На вощеной лестнице в доме леди Клейн нет ковра. Предосторожность, кто-то объяснял, из-за пьяниц. В гостиной: кони династии Минь, китайская вышивка, лак, старое стекло, лампы в стиле модерн и в роли абажуров — бронзовые листы, призванные, кажется, отображать растительность мексиканской пустыни. В столовой портрет Джона[9] и ужин. Чаши с салатом. Цыплята в скромном количестве. Фрукты. Кто-то играет на спинете в алькове. Никто не садится. Медленно, принужденно бродят, циркулируют гранулами в амебе. Эрик чувствует: надо вертеться, вертеться, чтоб никто не напал со спины.
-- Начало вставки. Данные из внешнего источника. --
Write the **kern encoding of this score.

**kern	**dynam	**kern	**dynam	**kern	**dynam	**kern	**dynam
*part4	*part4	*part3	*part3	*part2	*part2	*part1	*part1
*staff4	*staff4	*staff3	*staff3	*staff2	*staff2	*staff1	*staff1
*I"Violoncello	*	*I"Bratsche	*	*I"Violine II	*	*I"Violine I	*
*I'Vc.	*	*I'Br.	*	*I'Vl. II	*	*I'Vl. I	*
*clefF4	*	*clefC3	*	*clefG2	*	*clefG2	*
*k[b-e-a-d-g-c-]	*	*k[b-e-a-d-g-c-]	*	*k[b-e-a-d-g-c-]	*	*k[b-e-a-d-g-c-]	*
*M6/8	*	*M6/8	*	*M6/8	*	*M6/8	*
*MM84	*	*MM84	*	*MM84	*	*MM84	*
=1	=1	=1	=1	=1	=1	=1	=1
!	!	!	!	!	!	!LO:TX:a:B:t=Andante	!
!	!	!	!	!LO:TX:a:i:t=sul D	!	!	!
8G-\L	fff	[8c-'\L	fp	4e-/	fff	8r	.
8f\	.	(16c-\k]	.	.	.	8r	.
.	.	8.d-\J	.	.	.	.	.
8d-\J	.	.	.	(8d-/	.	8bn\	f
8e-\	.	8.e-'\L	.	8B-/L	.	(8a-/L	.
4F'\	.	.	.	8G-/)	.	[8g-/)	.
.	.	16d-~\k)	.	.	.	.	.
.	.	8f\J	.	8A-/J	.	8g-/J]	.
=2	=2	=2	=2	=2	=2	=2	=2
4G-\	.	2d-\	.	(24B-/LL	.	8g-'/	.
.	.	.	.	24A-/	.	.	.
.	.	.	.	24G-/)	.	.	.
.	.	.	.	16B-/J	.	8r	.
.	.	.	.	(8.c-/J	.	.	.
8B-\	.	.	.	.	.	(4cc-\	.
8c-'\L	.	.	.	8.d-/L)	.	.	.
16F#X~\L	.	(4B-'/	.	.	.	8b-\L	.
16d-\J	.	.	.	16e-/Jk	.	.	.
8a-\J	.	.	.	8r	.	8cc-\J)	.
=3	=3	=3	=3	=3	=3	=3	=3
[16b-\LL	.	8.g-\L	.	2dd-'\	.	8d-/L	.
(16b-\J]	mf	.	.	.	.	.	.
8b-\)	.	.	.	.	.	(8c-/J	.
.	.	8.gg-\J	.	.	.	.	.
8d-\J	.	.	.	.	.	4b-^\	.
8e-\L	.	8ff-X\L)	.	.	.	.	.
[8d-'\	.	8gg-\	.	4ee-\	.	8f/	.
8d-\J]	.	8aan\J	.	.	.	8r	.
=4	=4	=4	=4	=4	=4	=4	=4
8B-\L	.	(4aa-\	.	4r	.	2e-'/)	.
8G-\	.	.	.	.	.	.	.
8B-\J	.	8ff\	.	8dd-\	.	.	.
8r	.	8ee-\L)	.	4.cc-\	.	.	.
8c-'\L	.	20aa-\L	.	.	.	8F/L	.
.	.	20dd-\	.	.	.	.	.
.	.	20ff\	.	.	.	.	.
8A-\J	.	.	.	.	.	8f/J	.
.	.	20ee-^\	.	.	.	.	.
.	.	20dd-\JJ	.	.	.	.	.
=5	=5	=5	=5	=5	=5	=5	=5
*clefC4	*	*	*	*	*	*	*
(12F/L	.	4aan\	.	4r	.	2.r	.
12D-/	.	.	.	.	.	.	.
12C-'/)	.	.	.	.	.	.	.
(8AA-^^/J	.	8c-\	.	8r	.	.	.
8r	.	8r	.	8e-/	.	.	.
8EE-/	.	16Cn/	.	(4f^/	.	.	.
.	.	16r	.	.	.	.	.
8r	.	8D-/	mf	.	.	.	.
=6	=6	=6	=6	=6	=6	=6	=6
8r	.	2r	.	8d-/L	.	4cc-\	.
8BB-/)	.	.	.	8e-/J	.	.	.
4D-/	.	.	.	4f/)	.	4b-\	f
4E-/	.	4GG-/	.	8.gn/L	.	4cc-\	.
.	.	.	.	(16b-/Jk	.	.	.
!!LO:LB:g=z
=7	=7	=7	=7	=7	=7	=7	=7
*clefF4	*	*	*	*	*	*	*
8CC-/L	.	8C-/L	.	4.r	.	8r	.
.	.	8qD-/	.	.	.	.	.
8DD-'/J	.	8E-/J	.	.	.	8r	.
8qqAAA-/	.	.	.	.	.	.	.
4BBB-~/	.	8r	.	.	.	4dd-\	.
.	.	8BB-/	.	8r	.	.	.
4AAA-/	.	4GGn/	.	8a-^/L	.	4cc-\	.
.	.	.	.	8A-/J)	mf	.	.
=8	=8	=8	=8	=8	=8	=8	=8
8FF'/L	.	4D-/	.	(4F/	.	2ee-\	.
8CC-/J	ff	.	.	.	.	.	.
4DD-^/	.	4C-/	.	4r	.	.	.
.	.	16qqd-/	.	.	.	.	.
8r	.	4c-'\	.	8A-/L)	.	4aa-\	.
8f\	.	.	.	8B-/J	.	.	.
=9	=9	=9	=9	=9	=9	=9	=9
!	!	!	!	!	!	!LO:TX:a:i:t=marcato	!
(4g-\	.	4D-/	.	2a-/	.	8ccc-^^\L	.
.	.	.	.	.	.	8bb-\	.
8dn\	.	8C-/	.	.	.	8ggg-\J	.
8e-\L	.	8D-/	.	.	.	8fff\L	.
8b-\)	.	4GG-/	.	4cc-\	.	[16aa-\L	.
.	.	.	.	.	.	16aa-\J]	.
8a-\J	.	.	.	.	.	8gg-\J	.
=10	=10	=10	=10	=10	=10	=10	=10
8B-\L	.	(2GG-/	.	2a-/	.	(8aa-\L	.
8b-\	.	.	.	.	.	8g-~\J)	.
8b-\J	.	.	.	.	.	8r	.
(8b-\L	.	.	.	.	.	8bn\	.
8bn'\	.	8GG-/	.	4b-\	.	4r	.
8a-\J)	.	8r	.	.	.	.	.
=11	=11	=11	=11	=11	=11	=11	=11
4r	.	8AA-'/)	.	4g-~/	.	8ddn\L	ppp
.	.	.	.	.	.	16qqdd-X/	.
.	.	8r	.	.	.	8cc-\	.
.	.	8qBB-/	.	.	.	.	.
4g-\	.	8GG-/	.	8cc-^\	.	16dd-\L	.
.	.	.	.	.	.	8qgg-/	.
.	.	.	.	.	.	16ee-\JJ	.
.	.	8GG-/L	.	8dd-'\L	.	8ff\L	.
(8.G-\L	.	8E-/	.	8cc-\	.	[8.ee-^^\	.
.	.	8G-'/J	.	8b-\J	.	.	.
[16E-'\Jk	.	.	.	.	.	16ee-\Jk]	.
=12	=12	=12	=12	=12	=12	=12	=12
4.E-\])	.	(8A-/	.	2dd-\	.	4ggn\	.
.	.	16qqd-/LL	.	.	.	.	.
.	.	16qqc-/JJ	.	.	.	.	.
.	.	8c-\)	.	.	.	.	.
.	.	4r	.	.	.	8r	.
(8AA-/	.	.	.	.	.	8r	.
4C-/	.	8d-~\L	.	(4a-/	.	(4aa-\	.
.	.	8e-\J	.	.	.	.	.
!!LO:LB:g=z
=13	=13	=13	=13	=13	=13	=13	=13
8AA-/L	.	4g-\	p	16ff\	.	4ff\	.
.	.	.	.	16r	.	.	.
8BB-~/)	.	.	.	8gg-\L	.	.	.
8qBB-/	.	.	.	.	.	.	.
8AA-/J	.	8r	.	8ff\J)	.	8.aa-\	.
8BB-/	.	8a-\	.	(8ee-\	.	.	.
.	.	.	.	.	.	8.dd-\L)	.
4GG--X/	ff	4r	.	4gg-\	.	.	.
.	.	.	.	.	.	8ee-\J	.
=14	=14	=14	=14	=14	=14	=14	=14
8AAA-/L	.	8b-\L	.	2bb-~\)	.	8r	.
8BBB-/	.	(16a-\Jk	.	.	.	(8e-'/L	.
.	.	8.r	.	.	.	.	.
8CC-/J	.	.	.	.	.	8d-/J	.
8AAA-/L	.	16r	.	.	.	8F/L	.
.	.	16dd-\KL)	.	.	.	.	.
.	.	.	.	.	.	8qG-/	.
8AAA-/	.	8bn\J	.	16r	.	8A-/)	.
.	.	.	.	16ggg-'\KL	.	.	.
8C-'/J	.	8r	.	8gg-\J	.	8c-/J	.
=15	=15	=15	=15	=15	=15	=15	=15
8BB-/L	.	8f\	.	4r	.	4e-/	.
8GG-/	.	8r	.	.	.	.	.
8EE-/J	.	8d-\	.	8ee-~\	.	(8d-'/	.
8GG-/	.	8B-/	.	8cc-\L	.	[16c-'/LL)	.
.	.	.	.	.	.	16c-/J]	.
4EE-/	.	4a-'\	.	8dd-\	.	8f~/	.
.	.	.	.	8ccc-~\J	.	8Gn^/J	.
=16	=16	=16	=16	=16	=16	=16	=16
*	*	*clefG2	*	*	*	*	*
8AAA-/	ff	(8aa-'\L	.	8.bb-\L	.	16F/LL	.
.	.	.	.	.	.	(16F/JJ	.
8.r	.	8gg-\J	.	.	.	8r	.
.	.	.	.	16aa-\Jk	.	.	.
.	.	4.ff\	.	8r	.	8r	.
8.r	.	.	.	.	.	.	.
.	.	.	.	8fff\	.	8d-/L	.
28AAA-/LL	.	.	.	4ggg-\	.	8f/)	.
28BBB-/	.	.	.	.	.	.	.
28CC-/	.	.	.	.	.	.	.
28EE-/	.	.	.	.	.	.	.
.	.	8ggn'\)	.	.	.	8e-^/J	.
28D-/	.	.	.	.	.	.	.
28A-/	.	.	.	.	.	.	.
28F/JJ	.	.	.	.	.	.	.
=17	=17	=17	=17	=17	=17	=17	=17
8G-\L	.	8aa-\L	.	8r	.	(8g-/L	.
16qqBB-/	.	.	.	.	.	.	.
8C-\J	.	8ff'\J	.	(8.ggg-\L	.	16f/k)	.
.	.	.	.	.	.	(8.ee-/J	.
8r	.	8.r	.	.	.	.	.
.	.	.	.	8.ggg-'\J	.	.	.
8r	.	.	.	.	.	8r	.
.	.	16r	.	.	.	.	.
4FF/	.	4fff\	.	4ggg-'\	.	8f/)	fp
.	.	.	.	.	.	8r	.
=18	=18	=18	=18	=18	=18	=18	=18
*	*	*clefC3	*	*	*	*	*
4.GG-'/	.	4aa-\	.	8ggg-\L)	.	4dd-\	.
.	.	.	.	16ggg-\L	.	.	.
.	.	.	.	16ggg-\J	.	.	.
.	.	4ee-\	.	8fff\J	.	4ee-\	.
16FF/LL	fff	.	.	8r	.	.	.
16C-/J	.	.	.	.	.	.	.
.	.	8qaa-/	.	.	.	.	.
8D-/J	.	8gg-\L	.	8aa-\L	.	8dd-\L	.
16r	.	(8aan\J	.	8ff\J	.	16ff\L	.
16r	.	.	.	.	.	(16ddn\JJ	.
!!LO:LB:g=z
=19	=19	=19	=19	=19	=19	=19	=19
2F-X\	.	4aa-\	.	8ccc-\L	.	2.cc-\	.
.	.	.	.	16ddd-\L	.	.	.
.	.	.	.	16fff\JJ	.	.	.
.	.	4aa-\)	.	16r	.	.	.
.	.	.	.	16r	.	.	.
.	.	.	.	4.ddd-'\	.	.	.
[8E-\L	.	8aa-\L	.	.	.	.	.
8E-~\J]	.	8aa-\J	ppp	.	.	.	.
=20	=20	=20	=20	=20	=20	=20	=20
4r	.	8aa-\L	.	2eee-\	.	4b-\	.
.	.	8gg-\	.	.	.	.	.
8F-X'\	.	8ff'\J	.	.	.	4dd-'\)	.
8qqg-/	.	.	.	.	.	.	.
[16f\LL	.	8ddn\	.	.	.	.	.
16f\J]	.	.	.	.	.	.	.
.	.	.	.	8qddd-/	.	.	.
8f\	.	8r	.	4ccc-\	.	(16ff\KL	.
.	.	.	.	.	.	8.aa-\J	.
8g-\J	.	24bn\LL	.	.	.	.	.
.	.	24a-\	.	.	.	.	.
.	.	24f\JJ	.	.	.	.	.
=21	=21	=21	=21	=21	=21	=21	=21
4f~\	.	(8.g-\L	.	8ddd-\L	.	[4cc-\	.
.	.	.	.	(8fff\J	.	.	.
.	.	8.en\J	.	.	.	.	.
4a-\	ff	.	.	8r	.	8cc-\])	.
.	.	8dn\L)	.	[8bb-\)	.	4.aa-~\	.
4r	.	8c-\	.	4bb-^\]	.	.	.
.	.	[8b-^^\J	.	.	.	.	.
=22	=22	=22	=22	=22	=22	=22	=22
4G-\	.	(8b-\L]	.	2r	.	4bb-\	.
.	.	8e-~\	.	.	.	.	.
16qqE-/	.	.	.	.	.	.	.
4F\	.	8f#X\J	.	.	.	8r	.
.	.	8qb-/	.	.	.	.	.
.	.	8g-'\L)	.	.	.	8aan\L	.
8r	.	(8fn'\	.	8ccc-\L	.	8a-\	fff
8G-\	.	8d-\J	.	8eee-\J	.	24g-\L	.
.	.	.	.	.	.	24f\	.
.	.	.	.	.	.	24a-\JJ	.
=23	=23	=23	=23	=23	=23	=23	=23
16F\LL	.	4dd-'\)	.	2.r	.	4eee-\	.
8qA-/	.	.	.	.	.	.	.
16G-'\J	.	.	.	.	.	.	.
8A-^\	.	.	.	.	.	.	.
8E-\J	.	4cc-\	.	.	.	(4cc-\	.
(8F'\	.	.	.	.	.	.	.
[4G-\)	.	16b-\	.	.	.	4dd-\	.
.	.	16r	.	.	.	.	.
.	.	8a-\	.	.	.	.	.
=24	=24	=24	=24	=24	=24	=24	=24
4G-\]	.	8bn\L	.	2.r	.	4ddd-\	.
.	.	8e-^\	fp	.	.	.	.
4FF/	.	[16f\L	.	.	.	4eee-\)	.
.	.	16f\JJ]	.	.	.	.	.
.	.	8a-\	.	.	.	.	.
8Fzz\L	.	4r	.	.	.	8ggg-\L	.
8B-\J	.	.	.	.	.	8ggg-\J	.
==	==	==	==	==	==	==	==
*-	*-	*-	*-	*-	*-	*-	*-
Он разговаривает с Присциллой Гор-Эккерсли и Наоми Карсон. Оглядываясь, видит Мэри, как испытанный старый воин, в одиночку, шутя отбивается сразу от шестерых. Жорж зажат в кружок обожательниц, желающих поболтать по-французски. Сэр Чарлз Клейн, человек простой и прямой, подходит к Эрлу, поздравить. Потрясен исполнением Эрла. «Ей-богу, юноша, не хотел бы с вами столкнуться на узкой дорожке». Взмывает звонкий хохот Маргарет. А вот и Морис, только что явился, с девицей, — выводит ее в свет. Опять новенькая.